[Selected passage]
● ● ● ●
# Do you feed your Golden at the dinner table?



## Joe (Apr 9, 2005)

Do you feed your Golden at the dinner table? Vote in our poll.


----------



## katieanddusty (Feb 9, 2006)

Well I don't know. I sometimes feed Dusty some of my food while I'm eating dinner, but only if he's laying nicely on his rug I will get up and give him a little piece of food while he's still laying down. If he decides to be rude and come closer to the table then I put him in another room.


----------



## RickGibbs (Dec 16, 2005)

Samson does get some table scraps, but not while we're eating. He's not allowed to beg, or to even sit there watching us eat....(my wife's pet peeve), but I like to give him little treats from my plate when we're all done...


----------



## Maggies mom (Jan 6, 2006)

NO! Neither of them get table food.......The only human food they get is carrots , yogurt and cheese to take med in...


----------



## gold4me (Mar 12, 2006)

I never do but my DH does sometimes.


----------



## PeggyK (Apr 16, 2005)

My Boomer was extremely large and AFTER we were finished eating he would come over, sit down and place his chin on the table between my husband and I and his eyes would dart back and forth to each of us. He never did bother us when we were eating though. When we decided this had to stop we just NEVER made eye contact with him and before long he stopped bothering us.


----------



## Buffy & Abby's Mom (Nov 27, 2005)

Yes, we're bad. They don't get anything while we're eating but usually get a bite when we're done.


----------



## greg bell (May 24, 2005)

only at the hunting cabin


----------



## Lucky's mom (Nov 4, 2005)

Lucky doesn't bug us much at the supper table. He's busy eating himself, though afterwards he hangs around the kid's chairs. They are so messy!

When I snack, he gets some yum yum if he doesn't beg...and lays down. And if he is soooo quiet and good, and I forget to give him something..... he groans the most human groan without even raising his head. So I run and get him something.


----------



## RickGibbs (Dec 16, 2005)

Lucky's mom said:


> He's busy eating himself, though afterwards he hangs around the kid's chairs. They are so messy!


That's funny.... Samson knows to hang out at Ricky's chair, because he's the messiest eater of the kids....


----------



## PeggyK (Apr 16, 2005)

Sometimes I wonder who has who trained-Oakley, who NEVER barks, starts yipping and barking every time I'm on the phone!!!!! That's what happens when you give him a rawhide or treat to keep him quiet the first time he did it!!!! So, I was rewarding him for bad behavior. It took a few weeks of my turning my back on him and ignoring him. My friends thought it was pretty funny!!


----------



## AquaClaraCanines (Mar 5, 2006)

Yes. I do not eat at the table. I eat here, at my computer. I feed my dogs anything I eat, and when I'm done they lick the plate.


----------



## AquaClaraCanines (Mar 5, 2006)

PS none are even close to overweight. I feed my dogs a natural diet, and excercise them a lot. They're also very well behaved and never pushy.


----------



## DevonTT (Aug 5, 2006)
● ● ● ●
[Outline records]
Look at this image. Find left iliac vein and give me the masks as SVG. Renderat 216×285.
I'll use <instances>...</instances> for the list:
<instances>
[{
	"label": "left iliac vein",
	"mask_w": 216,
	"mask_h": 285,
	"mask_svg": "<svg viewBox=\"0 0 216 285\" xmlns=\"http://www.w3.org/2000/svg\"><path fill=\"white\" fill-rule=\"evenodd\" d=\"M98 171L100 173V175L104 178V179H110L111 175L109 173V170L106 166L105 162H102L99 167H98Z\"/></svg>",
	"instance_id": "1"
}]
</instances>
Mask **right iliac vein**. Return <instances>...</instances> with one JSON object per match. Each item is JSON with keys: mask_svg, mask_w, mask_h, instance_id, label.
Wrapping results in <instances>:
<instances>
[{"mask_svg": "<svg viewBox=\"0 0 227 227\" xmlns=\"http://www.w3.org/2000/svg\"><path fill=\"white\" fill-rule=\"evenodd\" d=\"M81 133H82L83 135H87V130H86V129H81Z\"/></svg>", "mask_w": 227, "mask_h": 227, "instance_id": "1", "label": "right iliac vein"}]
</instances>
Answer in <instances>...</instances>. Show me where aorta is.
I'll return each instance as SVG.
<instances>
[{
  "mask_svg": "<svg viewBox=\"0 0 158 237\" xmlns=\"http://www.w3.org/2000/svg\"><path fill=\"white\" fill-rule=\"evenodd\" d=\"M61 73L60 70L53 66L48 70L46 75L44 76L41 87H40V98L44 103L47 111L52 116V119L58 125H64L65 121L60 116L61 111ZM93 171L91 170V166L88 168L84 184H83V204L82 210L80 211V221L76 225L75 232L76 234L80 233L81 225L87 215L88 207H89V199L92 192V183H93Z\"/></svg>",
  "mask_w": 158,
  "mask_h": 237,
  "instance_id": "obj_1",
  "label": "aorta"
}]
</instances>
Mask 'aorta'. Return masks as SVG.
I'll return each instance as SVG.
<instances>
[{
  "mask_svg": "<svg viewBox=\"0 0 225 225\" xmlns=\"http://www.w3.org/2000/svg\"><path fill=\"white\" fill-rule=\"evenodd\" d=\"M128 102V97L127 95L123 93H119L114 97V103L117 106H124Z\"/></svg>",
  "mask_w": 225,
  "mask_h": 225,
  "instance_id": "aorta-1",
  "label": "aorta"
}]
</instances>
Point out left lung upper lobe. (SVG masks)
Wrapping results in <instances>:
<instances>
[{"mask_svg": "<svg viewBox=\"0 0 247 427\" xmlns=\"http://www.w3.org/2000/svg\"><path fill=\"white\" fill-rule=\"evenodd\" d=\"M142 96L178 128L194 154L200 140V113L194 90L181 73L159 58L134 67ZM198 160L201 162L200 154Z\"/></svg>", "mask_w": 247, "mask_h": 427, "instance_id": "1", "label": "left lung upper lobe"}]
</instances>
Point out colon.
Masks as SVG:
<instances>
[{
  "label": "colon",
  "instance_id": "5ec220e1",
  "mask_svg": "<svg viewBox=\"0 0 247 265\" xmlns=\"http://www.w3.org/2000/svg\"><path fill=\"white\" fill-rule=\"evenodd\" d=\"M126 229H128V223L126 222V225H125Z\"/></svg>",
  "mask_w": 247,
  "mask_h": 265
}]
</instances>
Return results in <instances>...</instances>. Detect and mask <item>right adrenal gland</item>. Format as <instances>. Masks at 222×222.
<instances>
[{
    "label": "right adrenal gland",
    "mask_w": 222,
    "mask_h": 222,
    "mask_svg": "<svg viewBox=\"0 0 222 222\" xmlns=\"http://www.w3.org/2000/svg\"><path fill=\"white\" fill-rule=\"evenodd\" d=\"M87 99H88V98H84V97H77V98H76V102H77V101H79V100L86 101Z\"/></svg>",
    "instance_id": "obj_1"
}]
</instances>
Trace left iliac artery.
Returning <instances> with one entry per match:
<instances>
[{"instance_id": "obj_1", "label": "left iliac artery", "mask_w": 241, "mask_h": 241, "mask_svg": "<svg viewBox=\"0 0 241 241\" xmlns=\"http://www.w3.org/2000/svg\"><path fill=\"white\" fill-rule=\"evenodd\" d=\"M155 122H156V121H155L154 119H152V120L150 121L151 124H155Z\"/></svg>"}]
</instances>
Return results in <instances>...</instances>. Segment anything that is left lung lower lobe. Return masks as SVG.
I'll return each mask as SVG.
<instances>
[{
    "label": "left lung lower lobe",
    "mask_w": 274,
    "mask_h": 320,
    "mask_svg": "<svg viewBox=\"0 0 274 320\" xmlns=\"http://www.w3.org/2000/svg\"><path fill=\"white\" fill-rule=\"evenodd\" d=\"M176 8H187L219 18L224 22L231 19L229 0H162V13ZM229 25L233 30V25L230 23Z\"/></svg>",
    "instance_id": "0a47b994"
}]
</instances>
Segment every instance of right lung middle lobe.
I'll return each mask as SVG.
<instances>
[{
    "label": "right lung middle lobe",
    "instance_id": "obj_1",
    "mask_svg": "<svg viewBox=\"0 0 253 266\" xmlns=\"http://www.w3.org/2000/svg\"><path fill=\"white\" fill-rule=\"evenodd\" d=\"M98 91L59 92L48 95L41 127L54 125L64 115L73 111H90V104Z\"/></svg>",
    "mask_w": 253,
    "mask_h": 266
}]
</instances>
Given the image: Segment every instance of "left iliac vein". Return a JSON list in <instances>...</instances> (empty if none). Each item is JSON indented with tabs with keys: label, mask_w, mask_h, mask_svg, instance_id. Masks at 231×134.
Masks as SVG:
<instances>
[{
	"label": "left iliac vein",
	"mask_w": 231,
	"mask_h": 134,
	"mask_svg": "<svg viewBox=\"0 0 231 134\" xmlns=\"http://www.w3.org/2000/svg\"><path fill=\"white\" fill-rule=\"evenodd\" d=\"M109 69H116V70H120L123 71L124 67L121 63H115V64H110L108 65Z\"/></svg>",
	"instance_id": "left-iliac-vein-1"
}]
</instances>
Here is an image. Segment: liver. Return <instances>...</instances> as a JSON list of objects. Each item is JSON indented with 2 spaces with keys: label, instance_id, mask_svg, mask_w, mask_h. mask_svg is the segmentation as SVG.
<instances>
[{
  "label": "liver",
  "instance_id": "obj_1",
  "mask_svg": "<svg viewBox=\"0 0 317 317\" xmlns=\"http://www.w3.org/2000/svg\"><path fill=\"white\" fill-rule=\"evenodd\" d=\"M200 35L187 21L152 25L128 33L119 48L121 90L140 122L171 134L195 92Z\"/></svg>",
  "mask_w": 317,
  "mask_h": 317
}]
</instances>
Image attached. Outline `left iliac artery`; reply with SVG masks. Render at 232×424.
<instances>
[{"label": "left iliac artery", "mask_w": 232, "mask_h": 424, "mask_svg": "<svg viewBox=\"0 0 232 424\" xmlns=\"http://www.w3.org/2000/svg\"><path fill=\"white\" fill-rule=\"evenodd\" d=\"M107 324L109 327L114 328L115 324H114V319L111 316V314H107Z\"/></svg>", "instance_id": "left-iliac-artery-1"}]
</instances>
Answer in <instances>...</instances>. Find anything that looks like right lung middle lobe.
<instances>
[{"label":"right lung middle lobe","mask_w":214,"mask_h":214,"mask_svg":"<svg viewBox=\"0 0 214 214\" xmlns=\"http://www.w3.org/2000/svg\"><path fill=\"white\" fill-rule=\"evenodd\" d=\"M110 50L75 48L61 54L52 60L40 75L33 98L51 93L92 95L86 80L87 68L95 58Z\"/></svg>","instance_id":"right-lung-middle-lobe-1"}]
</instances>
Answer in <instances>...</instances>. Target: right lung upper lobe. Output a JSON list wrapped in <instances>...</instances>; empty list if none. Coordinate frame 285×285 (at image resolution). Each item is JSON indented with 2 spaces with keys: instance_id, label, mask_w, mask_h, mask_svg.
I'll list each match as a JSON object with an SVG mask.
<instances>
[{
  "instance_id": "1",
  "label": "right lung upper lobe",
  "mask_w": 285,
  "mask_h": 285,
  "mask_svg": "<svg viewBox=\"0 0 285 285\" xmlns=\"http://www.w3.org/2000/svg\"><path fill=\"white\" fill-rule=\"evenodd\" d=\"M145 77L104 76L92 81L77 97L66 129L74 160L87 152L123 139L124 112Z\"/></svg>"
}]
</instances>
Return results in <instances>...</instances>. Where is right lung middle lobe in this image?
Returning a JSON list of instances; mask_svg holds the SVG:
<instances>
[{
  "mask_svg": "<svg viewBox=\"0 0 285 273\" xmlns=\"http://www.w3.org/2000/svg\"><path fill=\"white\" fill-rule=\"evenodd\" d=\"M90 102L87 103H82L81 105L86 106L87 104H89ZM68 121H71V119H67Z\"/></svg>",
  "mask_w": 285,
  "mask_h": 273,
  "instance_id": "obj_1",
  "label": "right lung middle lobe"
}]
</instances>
● ● ● ●
[Objective] Can you update the table-feeding thread's passage that starts at "Sometimes I wonder" and stops after "lick the plate.", with "chew toy" in place of "rawhide"? These items come from a separate source.

[Output for this exercise]
Sometimes I wonder who has who trained-Oakley, who NEVER barks, starts yipping and barking every time I'm on the phone!!!!! That's what happens when you give him a chew toy or treat to keep him quiet the first time he did it!!!! So, I was rewarding him for bad behavior. It took a few weeks of my turning my back on him and ignoring him. My friends thought it was pretty funny!!


----------



## AquaClaraCanines (Mar 5, 2006)

Yes. I do not eat at the table. I eat here, at my computer. I feed my dogs anything I eat, and when I'm done they lick the plate.